What follows is a block of records; restate each one word for word.

BEGIN Input material

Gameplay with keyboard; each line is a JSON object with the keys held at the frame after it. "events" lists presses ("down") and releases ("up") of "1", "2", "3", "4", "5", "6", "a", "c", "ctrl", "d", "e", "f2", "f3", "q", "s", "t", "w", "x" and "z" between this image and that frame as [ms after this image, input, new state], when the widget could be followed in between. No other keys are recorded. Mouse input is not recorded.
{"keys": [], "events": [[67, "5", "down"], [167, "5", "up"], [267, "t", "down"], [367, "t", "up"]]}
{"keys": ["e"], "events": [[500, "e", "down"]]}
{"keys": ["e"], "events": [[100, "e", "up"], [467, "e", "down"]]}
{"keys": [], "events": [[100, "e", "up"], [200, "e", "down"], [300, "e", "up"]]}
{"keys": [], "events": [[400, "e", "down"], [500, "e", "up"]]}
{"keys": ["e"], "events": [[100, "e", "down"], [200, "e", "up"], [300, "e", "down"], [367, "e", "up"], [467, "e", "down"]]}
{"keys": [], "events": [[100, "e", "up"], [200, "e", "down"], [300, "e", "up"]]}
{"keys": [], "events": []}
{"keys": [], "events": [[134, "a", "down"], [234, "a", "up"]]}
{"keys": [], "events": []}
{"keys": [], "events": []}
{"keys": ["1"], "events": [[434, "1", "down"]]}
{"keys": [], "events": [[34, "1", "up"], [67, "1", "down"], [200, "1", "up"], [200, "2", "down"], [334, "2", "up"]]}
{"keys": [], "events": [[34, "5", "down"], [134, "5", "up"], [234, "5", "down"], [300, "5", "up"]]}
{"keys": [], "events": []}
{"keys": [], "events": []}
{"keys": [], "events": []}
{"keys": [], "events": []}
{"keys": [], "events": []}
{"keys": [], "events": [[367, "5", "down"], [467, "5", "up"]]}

END Input material

Expected answer
Gameplay with keyboard; each line is a JSON object with the keys held at the frame after it. "events" lists presses ("down") and releases ("up") of "1", "2", "3", "4", "5", "6", "a", "c", "ctrl", "d", "e", "f2", "f3", "q", "s", "t", "w", "x" and "z" between this image and that frame as [ms after this image, input, new state], when the widget could be followed in between. No other keys are recorded. Mouse input is not recorded.
{"keys": [], "events": [[67, "5", "down"], [167, "5", "up"], [267, "t", "down"], [367, "t", "up"]]}
{"keys": ["e"], "events": [[500, "e", "down"]]}
{"keys": ["e"], "events": [[100, "e", "up"], [467, "e", "down"]]}
{"keys": [], "events": [[100, "e", "up"], [200, "e", "down"], [300, "e", "up"]]}
{"keys": [], "events": [[400, "e", "down"], [500, "e", "up"]]}
{"keys": ["e"], "events": [[100, "e", "down"], [200, "e", "up"], [300, "e", "down"], [367, "e", "up"], [467, "e", "down"]]}
{"keys": [], "events": [[100, "e", "up"], [200, "e", "down"], [300, "e", "up"]]}
{"keys": [], "events": []}
{"keys": [], "events": [[134, "a", "down"], [234, "a", "up"]]}
{"keys": [], "events": []}
{"keys": [], "events": []}
{"keys": ["1"], "events": [[434, "1", "down"]]}
{"keys": [], "events": [[34, "1", "up"], [67, "1", "down"], [200, "1", "up"], [200, "2", "down"], [334, "2", "up"]]}
{"keys": [], "events": [[34, "5", "down"], [134, "5", "up"], [234, "5", "down"], [300, "5", "up"]]}
{"keys": [], "events": []}
{"keys": [], "events": []}
{"keys": [], "events": []}
{"keys": [], "events": []}
{"keys": [], "events": []}
{"keys": [], "events": [[367, "5", "down"], [467, "5", "up"]]}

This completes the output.